Overall Mavericks look: Solely based on these three names, the Mavericks are poised to make some serious noise soon. The hope is that part of this noise is the crowd screaming in adoration at another Barnes-to-Luka-to-DSJ game-winning rim finish as the buzzer winds down in an NBA championship game.

The Rangers:

SS Elvis Andrus (29-years-old) - Experience: 10 years. 1,495 hits, .276/.335/.371 slash line, .706 OPS, 57 home runs, 533 RBI, 268 stolen bases, .973 fielding percentage. Elvis may not be considered “young” by experience but to me he’s a player that’s just discovering his power (20 home runs in 2017, almost as many home runs as his previous four seasons combined). I definitely think a championship run is only viable with his offensive and defensive production.

P Keone Kela (25-years-old) - Experience: 4 years. 3.42 ERA, 166.0 innings pitched, 26 saves, 204 strikeouts, 63 walks issued, 1.133 WHIP, 3.3 WAR. First off, I’m listing Keone Kela here because if I don’t I run the risk of having to explain to him (face-to-face) why I didn’t and that’s not an ideal situation to be in, so here we are. Aside from the threat of a throat-punch as a motivating factor, Keone — in my opinion — deserves to be here. He’s a strong, young pitcher that’s been asked to deliver in various roles out of the bullpen and he has risen to the occasion. I think the Rangers have developed a closer, something this franchise values in its quest to finally win it all.
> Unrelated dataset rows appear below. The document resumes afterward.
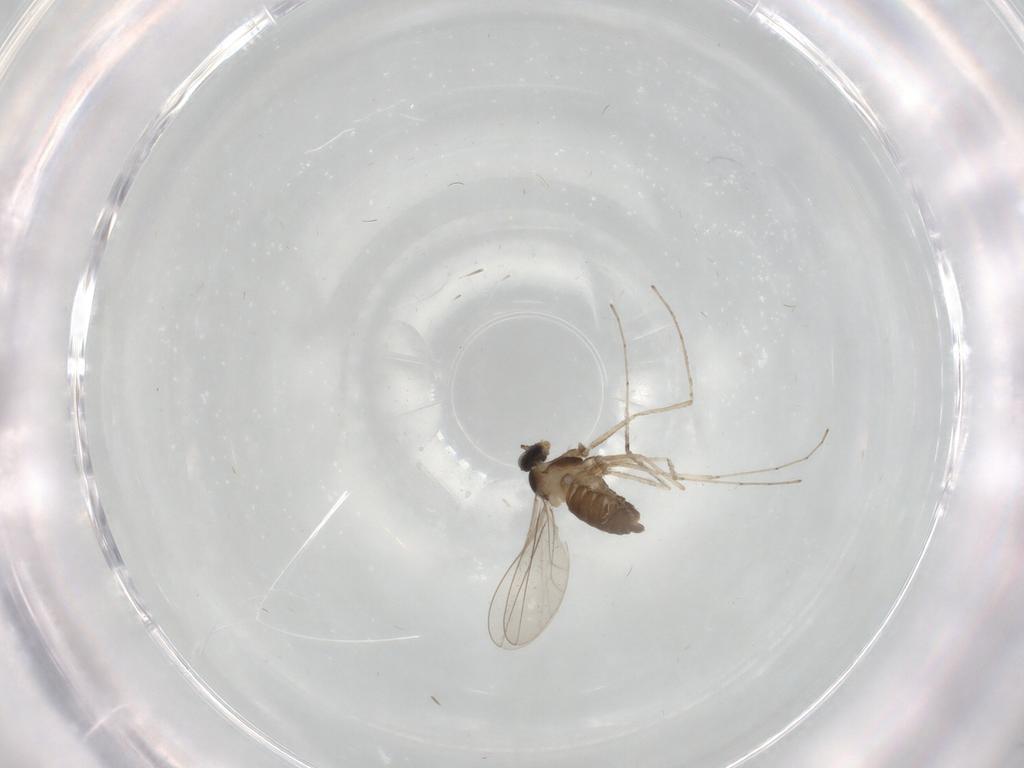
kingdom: Animalia
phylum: Arthropoda
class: Insecta
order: Diptera
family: Cecidomyiidae
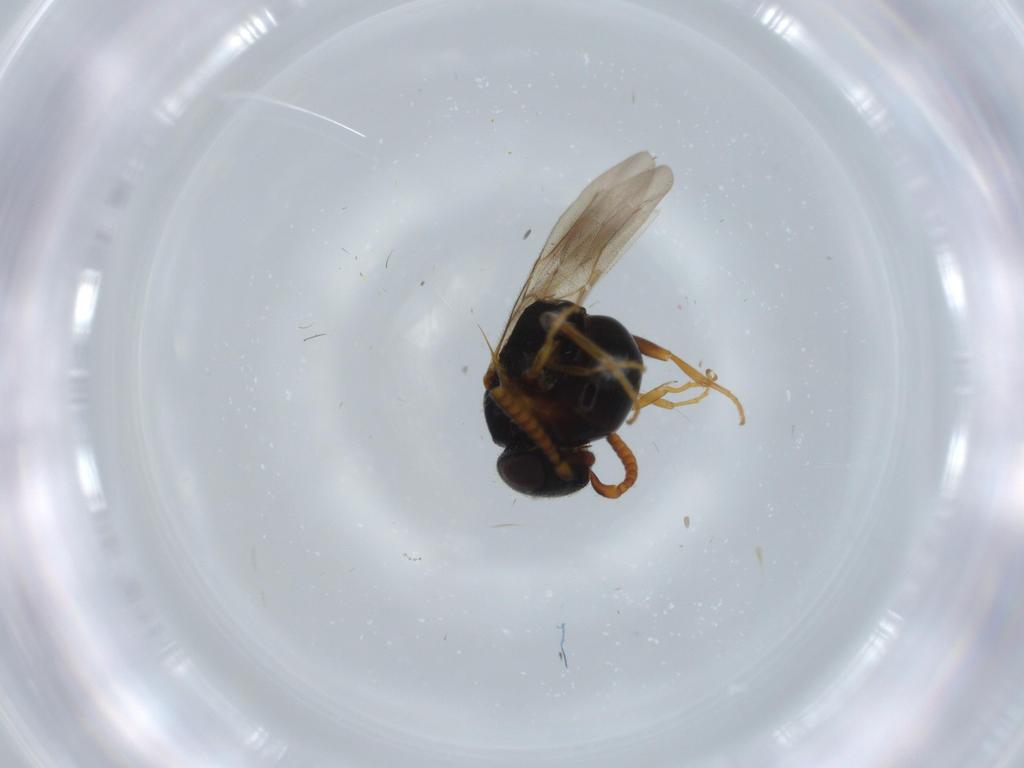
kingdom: Animalia
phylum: Arthropoda
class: Insecta
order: Hymenoptera
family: Bethylidae
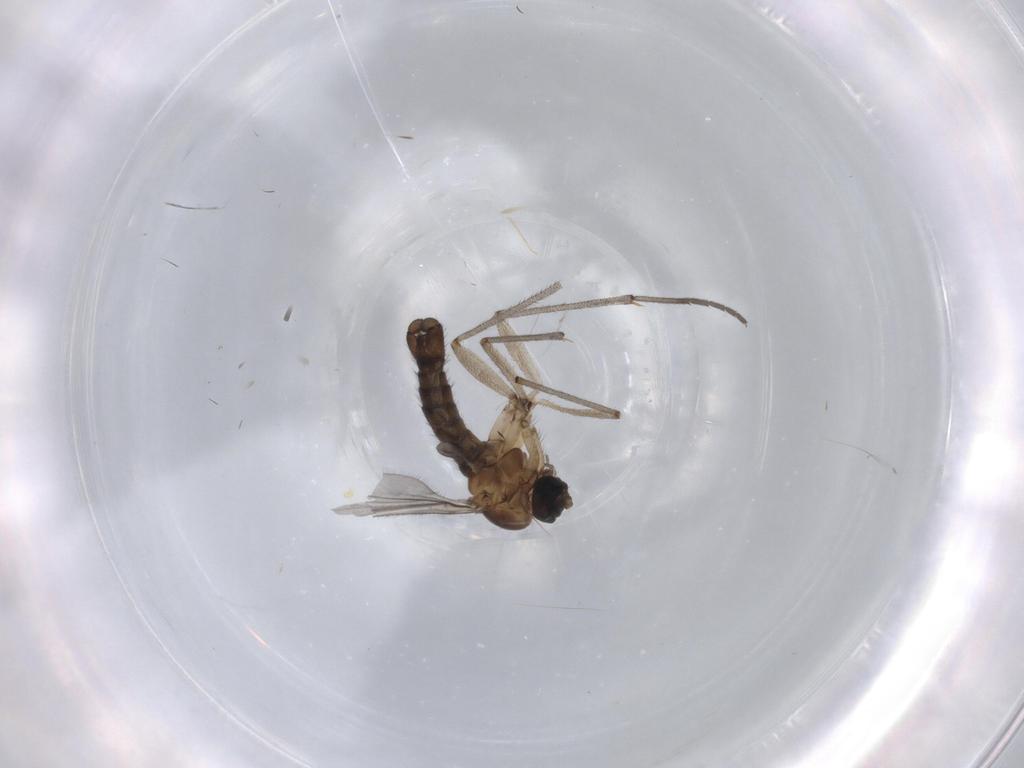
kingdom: Animalia
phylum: Arthropoda
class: Insecta
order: Diptera
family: Sciaridae
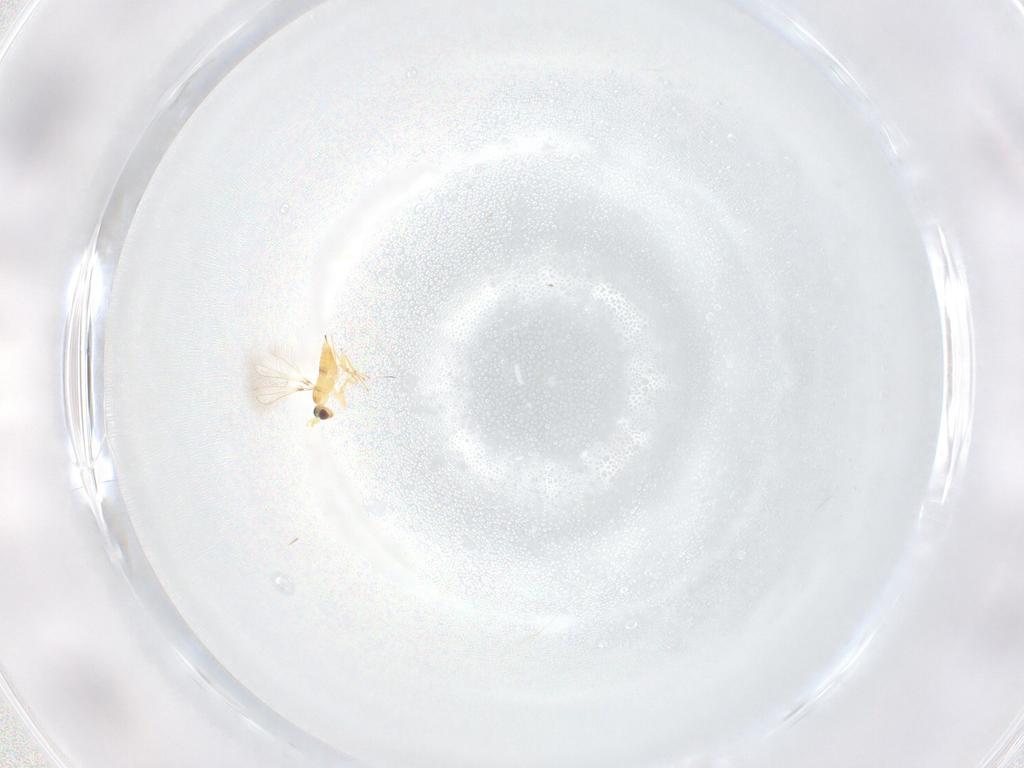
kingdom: Animalia
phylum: Arthropoda
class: Insecta
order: Hymenoptera
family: Mymaridae
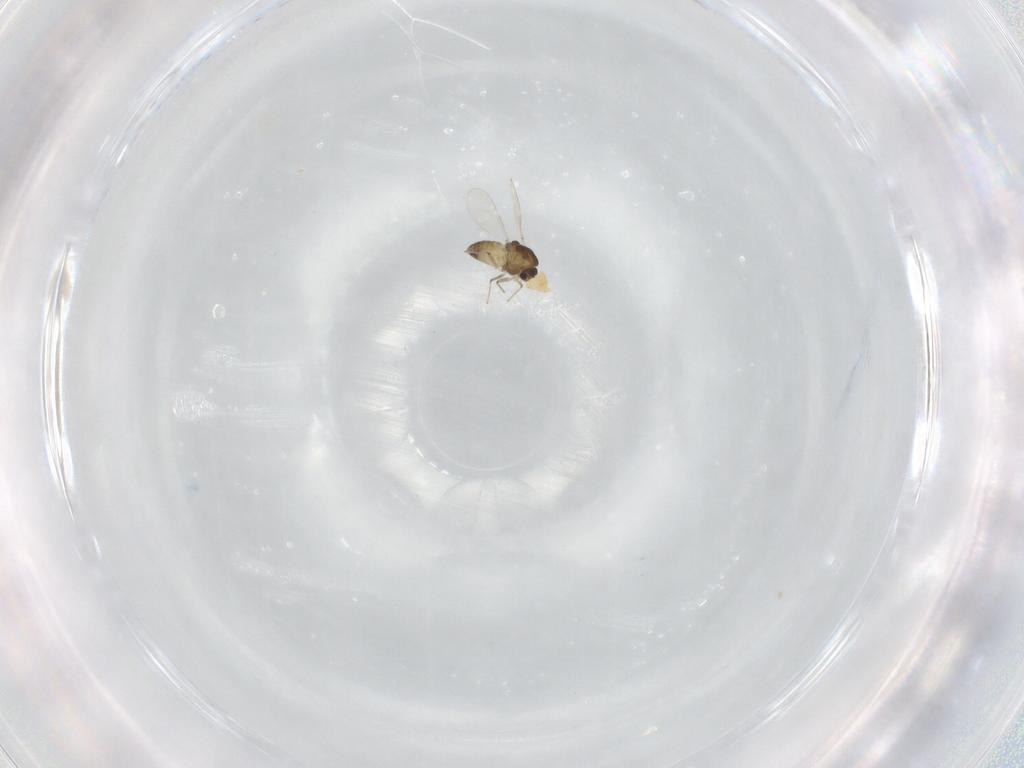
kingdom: Animalia
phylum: Arthropoda
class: Insecta
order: Diptera
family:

IF/C Isiah Kiner-Falefa (23-years-old) - Experience: 1 year. 59 hits, .251/.322/.349 slash line, .671 OPS, 2 home runs, 24 RBI, 7 stolen bases, .971 fielding percentage. The Rangers thought they found a splendid white sapphire (a stone known for its durability) in IKF but somebody forgot to forward that message to IKF. In a season rife with injuries and defensive miscues, IKF has risen up to be a surprising, consistent and super versatile contributor. The comparisons to Michael Young are there and that’s really high praise for a player especially in year one. I really think IKF will be a part of a championship Rangers team, one that will get several diamonds on their championship rings but the biggest diamond is here right now, albeit a bit of a diamond in the rough.

Overall Rangers look: Solely based on these three names, the Rangers have a fighting chance to make a run at a championship, although the probability is only in the 40-50% range.

So that’s it. Besides traversing the mountain ranges of Utah and indulging in some magnificent farm-to-table cuisine, this is what I had on my mind. The future is unwritten but maybe, just maybe, these names are the ink waiting for the right pen to write a championship tale.